これを表示すれば目的面Soの地質図を見ることができます.
目的の表示面を地形面とした実行例を以下に示します.
GRASS 4.2.1 >
mapcalc>
So = dem ↓ (目的の面Soを地形面demからコピーする)EXECUTING So = ... 100%
CREATING SUPPORT FILES FOR So
minimum value 0, maximum value 654
mapcalc>
minset = if(So-S1,1,0,0)*2 + if(So-S2,1,0,0) ↓EXECUTING minset = ... 100%
CREATING SUPPORT FILES FOR minset
minimum value 0, maximum value 3
mapcalc>
↓ (演算を終了する(リターン))
GRASS 4.2.1 >
r.reclass input=minset output=geology < logic.mdl ↓ここで,inputは入力のファイル名(ここでは,minset),
outputは再分類結果が入るファイル名(ここでは,geology;地質図),
< はUnixのリダイレクションで,再分類テーブルとしてlogic.mdlを入力する事を示します.
Soとして色々な面を作成することにより,多様な面での地質図が作成できます.例えば,標高100mの水平断面図が作成したければ,r.mapcalcの最初にSo=demとしたところを,So=100とします.

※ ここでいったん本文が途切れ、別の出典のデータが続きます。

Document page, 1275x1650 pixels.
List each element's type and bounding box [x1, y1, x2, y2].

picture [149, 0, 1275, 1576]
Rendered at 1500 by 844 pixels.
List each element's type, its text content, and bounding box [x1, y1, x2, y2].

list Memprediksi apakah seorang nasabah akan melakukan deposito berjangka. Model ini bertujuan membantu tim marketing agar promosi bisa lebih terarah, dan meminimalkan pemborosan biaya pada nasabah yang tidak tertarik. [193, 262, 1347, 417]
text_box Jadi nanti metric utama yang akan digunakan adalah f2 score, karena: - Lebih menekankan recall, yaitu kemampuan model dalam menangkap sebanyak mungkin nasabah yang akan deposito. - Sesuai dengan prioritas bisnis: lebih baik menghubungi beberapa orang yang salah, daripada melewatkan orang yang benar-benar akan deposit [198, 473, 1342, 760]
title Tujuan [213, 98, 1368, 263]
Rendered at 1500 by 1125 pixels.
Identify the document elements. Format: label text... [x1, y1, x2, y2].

以上で,3次元地質モデルを用いて目的とした面での地質図(geology)が完成します.このラスターファイルをd.rastやd.3dを用いて表現してみましょう.
なお,ここで示したモデルでは,地表上の空気の部分を考慮に入れていないため,空気の部分も地質体が表示されてしまいます.いわば,侵食される前の地質図??を表示することになります.これを改良するためには,空気は最も新しい地質体として考えることにより,対応できます.各自で考えてみてください.また,S2を180mとしましたが,これも変えてみるのも面白いです(レポートではありませんが,わかった方はMLに報告してください).
注意:今回作成したファイルやMAPSETは今後も利用しますので,終了時に削除しないで下さい!!